The market also jumped on the back of the faltering greenback, which makes dollar-denominated oil cheaper for buyers using stronger currencies.
In late afternoon deals, European benchmark Brent North Sea crude for May delivery traded near two-month highs, soaring $1.24 to $70.15 a barrel compared with Thursday's close.
US benchmark West Texas Intermediate for the same month meanwhile rebounded $1.21 to $65.51 per barrel.
President Donald Trump has named hardline Fox News pundit and former UN ambassador John Bolton, 69, as his new national security chief, ousting embattled army general HR McMaster.
Thursday's shock appointment of Bolton, regarded by many as the hawk's hawk, calls the future of a landmark deal to curb Iran's nuclear programme into serious doubt -- and continued to send shockwaves through the oil market on Friday.

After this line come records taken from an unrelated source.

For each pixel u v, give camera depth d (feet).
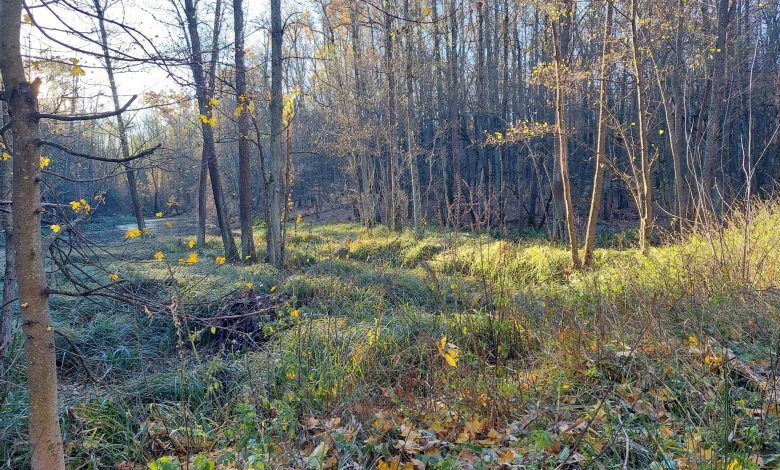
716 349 13.08
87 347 18.52
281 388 14.47
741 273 18.06
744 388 11.57
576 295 21.27
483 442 10.70
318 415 13.03
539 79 34.01
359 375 14.84
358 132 67.97
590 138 74.28
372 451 10.87
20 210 7.49
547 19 38.06
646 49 32.27
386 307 21.68
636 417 10.85
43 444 7.97
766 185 55.67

"Oil prices are getting a tail wind from a weaker US dollar (and) the appointment of John Bolton as Trump?s new National Security Advisor," CMC Markets analyst Michael Hewson told AFP.
"The appointment of Mr Bolton, who is no fan of the Iran nuclear deal, has prompted concern about renewed efforts to overturn the nuclear deal that has seen Iranian exports return to the market."
Neoconservative Bolton -- who has championed pre-emptive strikes against North Korea and regime change in Iran -- will now frame the security decisions that make it to Trump's desk.
The news -- the latest in a cascade of Trump's staff changes -- came just days after he replaced secretary of state Rex Tillerson with another Iran hawk, CIA director Mike Pompeo.
"It is difficult to find more hawkish than Bolton and almost impossible to find any article that does not associate his name with either 'war' or 'bomb', and usually those words are also associated with 'Iran'," noted Petromatrix analyst Olivier Jakob.
"Combined with the nomination of Mike Pompeo, another hawk, at the State Department, most of the market will conclude that at the minimum the Iranian nuclear deal is dead.
"The only contrarian argument that we can find is that President Trump does not always listen to his advisers, but it is difficult to build a trading strategy based on that."
Added to Iranian worries on Friday, the United States imposed sanctions on ten Iranians and an Iranian company for alleged hacking of hundreds of universities in the US and abroad and the theft of "valuable intellectual property and data."